Hi, just to leave feedback.
I played a little more with Container, using Docker Swarm, Nomad and very little Kubernates.
I used Vagrant with Debian 11 image + PyInfra (Ansible in Python
lol) to set up my initial Setup, set it to 1GB and it was based on the box from https://learn.hashicorp.com/tutorials/nomad/get-started- install?in=nomad/get-started mainly the Nomad script.
Consumption was below 300MB (maybe it could be less without any job), I was testing it with Redis and very little on the CPU, some quick notes about Nomad:
I found the idea of the nomad plan and seeing the changes very cool, very easy to rollback, very interesting the UI for monitoring and seeing resource consumption as a whole and I found it easy to play with the CLI in Nomad very simple and with very interesting tips to the run nomad only.
The Docker Swarm is also very light, since it is native to Docker, I’m not sure how many MB it consumes, but it must be less than 100MB.
I really liked Portainer.io, excellent to see all Swarm resources, remove Container, Volume and etc, I even recommend to Nomad team to check to add some resources in Nomad UI, now in Monitoring part to see consumptions a Nomad’s UI is much superior, in terms of management, Portainer I found it more complete because it’s its main focus.
It consumed about 17-25MB the Agent and around that in the GUI, now running again it gave a little more, but we can say that overall the Portainer is between 50-100MB, very good for its resources, it would be nice to have something like that for Nomad would make it much easier to use, it’s a pity that Portainer only supports Docker Swarm and Kubernates, Nomad sometimes I think it’s kind of forgotten, because unfortunately many focus too much on Kubernates, when in fact it’s a burden heavy and should be used more for large clusters of big companies, Nomad should be the most used and adopted
.
Finally I wanted to check out Kubernates, I get lost just seeing its documentation, but it is the most used and has a rich ecosystem around it, even in an attempt to reduce its complexity.
I installed Kubernates by Digital Ocean with a minimum machine of 10 dollars with 2GB and 1CPU, the same without putting any extra Pod or new container gave absurd 660MB of consumption even minutes after provisioning and the Cloud had 6GB of use and CPU consumption at 3-4% and 7 Pods running natively.

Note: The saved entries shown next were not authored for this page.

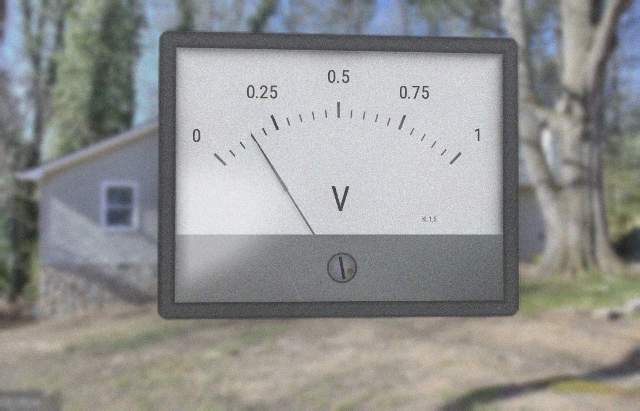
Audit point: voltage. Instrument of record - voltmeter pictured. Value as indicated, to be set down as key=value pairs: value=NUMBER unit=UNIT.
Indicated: value=0.15 unit=V
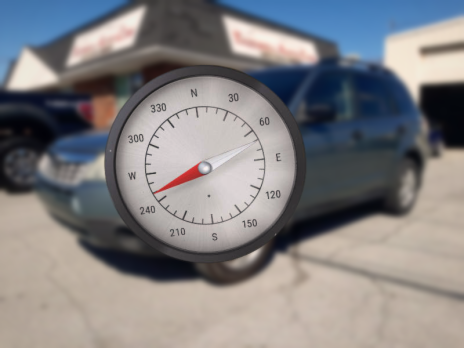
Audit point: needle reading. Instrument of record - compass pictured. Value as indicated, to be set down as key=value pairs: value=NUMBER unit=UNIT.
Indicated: value=250 unit=°
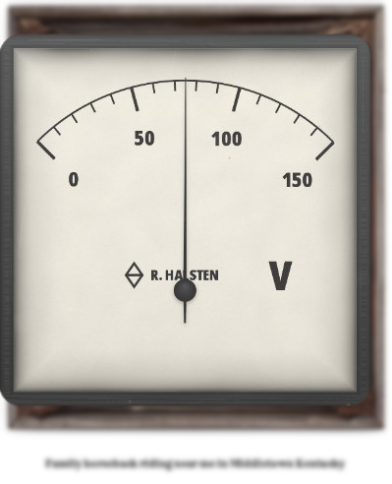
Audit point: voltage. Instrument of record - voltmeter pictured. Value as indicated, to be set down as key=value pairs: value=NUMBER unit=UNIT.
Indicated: value=75 unit=V
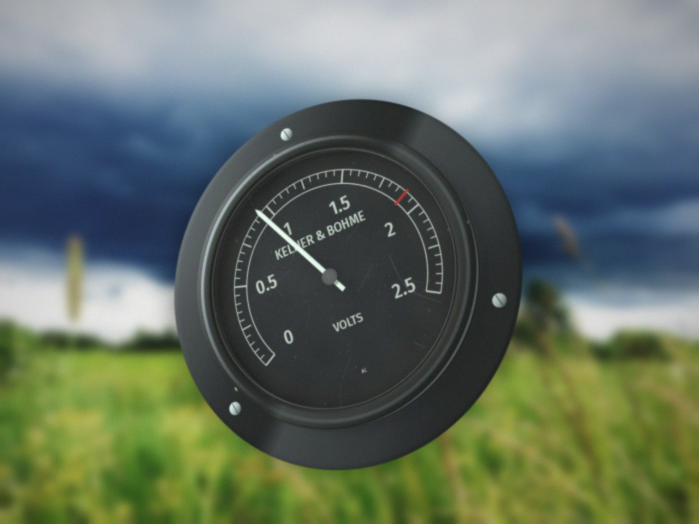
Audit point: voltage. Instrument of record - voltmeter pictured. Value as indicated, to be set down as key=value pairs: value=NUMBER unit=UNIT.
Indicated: value=0.95 unit=V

I thought the consumption was very high, it was about 33% of 2GB, if it were on a 1GB machine there would barely be any RAM left, maybe that’s why Digital Ocean won’t let you choose a 1GB one.
The Dashboard thought it was very bad in the monitoring part, I couldn’t even see the consumption of resources, it seems more focused on configuring and seeing some details, it already showed its complexity and Digital Ocean has nothing special to manage, it only shows consumption and nothing else basically, I expected more from a managed service, by the way they only serve to facilitate updates and other details.
A detail that I noticed, managed Kubernates usually don’t use the most current stable versions of Kubernates, they seem to be a few months late, I imagine it’s to validate and test well, but it’s annoying for those who want the latest features.
In the end the most simple and straightforward I found Docker Swarm, then Nomad and Kubernates I tried to use something, but it seems the most complex and the one that consumes more RAM and easy CPU.
Something I loved about Docker Swarm is the docker stack, it was very easy to install several stacks via docker-compose files, I also thought the idea of stack → services → tasks (container) was cool, very simple to understand.
Nomad I think for its mass adoption, it would need some system like Portainer.io or more features of Nomad’s native UI for its management and containers and it would also be great if it had something like the dokcer stack that uses docker compose files , even compose could even be an industry standard, as it is super easy to use an image, inform the services, volume and other settings and as many already use Docker, it makes the next step for orchestration much easier.
It would be nice something like, in Kubernates there’s Kompose, but I don’t think that for small or small companies it’s worth using Kubernates, even the managed one still has a lot of work from what I’ve seen, being apparently easier Nomad or Docker Swarm and Nomad has a huge advantage among all that is not just for Container and also has an excellent task scheduler from what I saw.
I wrote a lot, I hope it helps a colleague who is also in doubt and for the Hashicorp team some of the tips I gave after a short test time, remembering that I just ran fast, a few minutes and played with the Nomad initial guide, without a deep analysis with multiple containers and clouds, I only tested with a single virtual machine using Vagrant with Virtualbox.